Note here that you were given a positive value of tolerance, but be asured that the actual value of the error could be $\pm \epsilon$. That expression for error (E) is only an estimate to reduce the actual error (which is actualy an expression of infinite terms invloving an infinite number of derivative terms) down to some qualifiable term and does not necessarly guarantee an explicit quantifiable error (hence the use of $\mu$ in the expression of f''(x))

My point is, since the error can be plus or minus, you should be looking for a value of $\left|E\right| \le \epsilon$.

This would mean that you would normally look for the worst case of the absolute value of f''(x) with the interval. This may seem severe, and in many cases it is. Nevertheless, with nothing else to guide us, we must consider this case (who knows where along the interval the error term manifest itself - choose the max absolute value).

Hence, I would have chosen $max[\left|f''(\mu)\right|] = \left|f''(0)\right| = \left|-1\right| = 1$.

Now, having said ALL OF THAT - a few points:

1. I don't know if the author's selection was based on this logic or not - he/she should have clarified that point. You may be right, and the selection was purely one of convience (but then, I find .5 convienent...).

2. All of this is usually very conservative for sufficiently smooth funtions (OK, true, what the heck is "sufficiently smooth"?) as the number of terms "n" is often overstated in these cases. Looking at the second and third derivative for this function, we do see good behavoir and all of this rhetroic is probably overkill.

3. Using the expression below, with $\epsilon = 5 \cdot 10^{-6}$, I compute the number of terms required (assuming worst case $\left|f''(\zeta)\right| = 1$) as n = 366. Using f''(sqr(3)), I yield n= 244.

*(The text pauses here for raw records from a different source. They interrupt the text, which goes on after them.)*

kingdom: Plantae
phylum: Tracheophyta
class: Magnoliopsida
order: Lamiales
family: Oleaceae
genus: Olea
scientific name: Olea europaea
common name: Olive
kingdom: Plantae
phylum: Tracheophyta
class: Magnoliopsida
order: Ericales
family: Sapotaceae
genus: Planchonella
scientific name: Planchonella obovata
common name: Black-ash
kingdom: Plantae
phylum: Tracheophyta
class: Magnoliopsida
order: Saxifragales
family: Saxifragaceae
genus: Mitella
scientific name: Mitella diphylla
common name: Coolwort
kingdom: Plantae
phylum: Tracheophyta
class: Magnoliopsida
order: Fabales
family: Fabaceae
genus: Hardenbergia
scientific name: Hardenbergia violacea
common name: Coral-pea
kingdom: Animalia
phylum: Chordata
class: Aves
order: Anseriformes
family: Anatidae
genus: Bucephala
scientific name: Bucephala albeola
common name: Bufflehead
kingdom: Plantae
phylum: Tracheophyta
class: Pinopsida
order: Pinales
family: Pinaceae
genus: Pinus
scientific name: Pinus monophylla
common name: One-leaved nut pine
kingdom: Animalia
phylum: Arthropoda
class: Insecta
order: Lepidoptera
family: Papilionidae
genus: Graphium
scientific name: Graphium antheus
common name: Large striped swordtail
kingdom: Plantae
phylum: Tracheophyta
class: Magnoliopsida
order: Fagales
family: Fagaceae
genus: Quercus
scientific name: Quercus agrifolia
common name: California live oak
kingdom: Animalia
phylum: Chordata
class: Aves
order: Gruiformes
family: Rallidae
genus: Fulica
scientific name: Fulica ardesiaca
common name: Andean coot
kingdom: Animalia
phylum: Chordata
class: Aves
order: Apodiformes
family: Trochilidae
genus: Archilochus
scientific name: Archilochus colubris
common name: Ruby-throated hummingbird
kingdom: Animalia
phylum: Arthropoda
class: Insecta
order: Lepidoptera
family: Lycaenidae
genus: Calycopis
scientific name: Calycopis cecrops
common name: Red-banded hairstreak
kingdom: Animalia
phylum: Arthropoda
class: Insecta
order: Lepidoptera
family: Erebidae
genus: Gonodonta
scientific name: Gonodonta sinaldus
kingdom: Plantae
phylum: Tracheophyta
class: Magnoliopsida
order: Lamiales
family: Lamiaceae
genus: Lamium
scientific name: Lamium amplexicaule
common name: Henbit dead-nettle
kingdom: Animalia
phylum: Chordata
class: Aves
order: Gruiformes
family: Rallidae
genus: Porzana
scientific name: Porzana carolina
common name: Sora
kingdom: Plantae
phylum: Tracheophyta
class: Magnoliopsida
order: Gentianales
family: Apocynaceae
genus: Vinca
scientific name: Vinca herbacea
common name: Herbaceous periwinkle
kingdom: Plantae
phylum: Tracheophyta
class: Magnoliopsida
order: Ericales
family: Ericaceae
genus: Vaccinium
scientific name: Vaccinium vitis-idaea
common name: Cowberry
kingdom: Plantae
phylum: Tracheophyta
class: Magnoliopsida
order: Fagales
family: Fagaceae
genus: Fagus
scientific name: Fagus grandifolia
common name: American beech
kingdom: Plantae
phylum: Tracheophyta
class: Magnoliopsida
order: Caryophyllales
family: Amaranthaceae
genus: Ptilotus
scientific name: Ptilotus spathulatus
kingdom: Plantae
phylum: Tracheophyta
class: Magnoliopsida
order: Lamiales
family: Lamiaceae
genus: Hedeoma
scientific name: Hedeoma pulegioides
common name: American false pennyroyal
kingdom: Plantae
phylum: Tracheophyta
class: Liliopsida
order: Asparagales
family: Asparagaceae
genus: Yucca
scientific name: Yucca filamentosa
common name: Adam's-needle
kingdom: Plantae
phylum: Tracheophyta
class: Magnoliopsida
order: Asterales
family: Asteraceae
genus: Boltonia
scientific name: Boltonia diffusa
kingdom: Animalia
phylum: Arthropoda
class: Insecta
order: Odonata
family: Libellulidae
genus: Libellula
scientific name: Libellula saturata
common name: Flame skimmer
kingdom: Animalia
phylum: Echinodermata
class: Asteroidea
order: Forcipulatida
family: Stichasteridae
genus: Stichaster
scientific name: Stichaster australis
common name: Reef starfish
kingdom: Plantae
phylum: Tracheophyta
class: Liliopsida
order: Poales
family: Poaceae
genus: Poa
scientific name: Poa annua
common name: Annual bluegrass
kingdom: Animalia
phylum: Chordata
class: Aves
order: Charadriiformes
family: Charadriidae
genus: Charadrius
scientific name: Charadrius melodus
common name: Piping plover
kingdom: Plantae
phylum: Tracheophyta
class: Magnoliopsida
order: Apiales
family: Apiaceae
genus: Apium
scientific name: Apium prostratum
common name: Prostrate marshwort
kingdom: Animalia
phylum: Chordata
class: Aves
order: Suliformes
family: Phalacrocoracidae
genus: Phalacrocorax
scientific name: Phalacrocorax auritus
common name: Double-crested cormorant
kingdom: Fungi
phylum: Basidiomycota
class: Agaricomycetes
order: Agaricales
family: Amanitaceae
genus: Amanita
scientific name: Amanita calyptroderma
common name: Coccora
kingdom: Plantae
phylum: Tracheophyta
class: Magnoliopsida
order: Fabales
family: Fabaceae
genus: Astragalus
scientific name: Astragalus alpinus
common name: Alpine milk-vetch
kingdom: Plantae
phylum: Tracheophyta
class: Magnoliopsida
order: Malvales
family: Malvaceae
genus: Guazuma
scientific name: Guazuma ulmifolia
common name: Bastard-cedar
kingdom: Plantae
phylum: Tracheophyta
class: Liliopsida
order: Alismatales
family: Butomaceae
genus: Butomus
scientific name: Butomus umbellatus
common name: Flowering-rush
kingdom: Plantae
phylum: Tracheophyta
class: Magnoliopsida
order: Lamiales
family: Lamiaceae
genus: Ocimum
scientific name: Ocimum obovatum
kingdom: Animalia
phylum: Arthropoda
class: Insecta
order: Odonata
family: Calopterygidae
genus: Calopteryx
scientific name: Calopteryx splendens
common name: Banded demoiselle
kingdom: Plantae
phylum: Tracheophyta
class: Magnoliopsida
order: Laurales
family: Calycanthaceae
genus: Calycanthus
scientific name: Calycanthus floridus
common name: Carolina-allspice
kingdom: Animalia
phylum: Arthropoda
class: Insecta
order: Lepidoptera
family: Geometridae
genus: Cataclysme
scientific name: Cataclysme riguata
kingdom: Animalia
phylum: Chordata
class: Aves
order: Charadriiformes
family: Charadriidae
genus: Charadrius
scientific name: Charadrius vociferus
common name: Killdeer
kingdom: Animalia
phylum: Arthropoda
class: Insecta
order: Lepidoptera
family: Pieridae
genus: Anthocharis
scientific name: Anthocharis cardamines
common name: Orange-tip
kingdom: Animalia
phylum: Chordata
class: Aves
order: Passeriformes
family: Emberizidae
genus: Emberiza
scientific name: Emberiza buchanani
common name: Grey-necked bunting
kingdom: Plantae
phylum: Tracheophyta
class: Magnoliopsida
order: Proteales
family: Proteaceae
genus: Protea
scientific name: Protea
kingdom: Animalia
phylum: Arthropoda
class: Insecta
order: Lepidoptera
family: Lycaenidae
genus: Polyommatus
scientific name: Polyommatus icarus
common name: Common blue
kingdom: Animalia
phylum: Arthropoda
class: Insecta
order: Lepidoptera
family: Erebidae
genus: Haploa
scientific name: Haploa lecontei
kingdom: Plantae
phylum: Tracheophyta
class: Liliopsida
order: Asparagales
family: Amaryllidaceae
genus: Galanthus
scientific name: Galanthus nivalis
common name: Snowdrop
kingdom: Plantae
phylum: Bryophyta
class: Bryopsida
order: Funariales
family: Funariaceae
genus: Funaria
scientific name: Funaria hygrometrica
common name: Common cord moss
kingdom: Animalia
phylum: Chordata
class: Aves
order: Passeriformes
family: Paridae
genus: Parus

$$n \ge \sqrt{\frac{\frac{(b-a)^3}{12} \cdot \left|f''(\zeta)\right|}{\epsilon}}$$

4. Computing the composite Trapezoidal calculation for various values of "n", I come up with these values. You can see that the actual number of cases required is far less than the estimated.

Code:
n	Integral       Diff
10	0.88184
20	0.88202	-1.82E-04
40	0.88207	-4.57E-05
80	0.88208	-1.14E-05
90	0.88208	-8.01E-07
100	0.88208	-5.73E-07
120	0.88208	-7.46E-07
140	0.88208	-4.50E-07
160	0.88208	-2.92E-07
200	0.88208	-3.43E-07
210	0.88208	-5.68E-08
220	0.88208	-4.92E-08
230	0.88208	-4.29E-08
240	0.88208	-3.77E-08
250	0.88208	-3.32E-08
260	0.88208	-2.95E-08
I hope that helps some.

hey it helped me a lot !!!!!
ok im going to agree on your point because when we find the error it can be +or - as you have mentioned .and we should use a modulus sign in writing the error.Then your point gets justify automatically as we have to consider the modulus of f''(x) also .

But as you have clearly shown here ,we are getting that 5 decimal place accuracy from 80 terms .so i think it is a huge error in approximation .Have i made a mistake in writing my error as 5*10^(-6) or is it an unstoppable error in approximating ????

is there a way to get a more accurate approximation ?

AND thanks again in posting such a good explanation !

You're welcome rclakmal. BTW, I made an error when I calculated the Trap results (I had $f(x) = e^{-x^2}$ and not $f(x) = e^{\frac{-x^2}{2}}$). The corrected values are below.

If the task was to calculate to 5 decimal places, then my previous remark regarding your accuracy interpretation is meaningless. Your selection of error tolerance is correct.

The large difference in the approximated number of terms and the true amount of terms often arises in problems like these - you did nothing wrong (as far as I can tell).

Code:
n	Integral     Diff
10	1.19539
20	1.19606	6.76E-04
40	1.19623	1.69E-04
80	1.19627	4.23E-05
90	1.19628	2.96E-06
100	1.19628	2.12E-06
120	1.19628	2.76E-06
140	1.19628	1.66E-06
160	1.19628	1.08E-06
200	1.19629	1.27E-06
210	1.19629	2.10E-07
220	1.19629	1.82E-07
230	1.19629	1.59E-07
240	1.19629	1.39E-07
250	1.19629	1.23E-07
260	1.19629	1.09E-07

So thanks TheoMcCloskey for all the replies !!!!!!!!!!!!!It was a great help!!!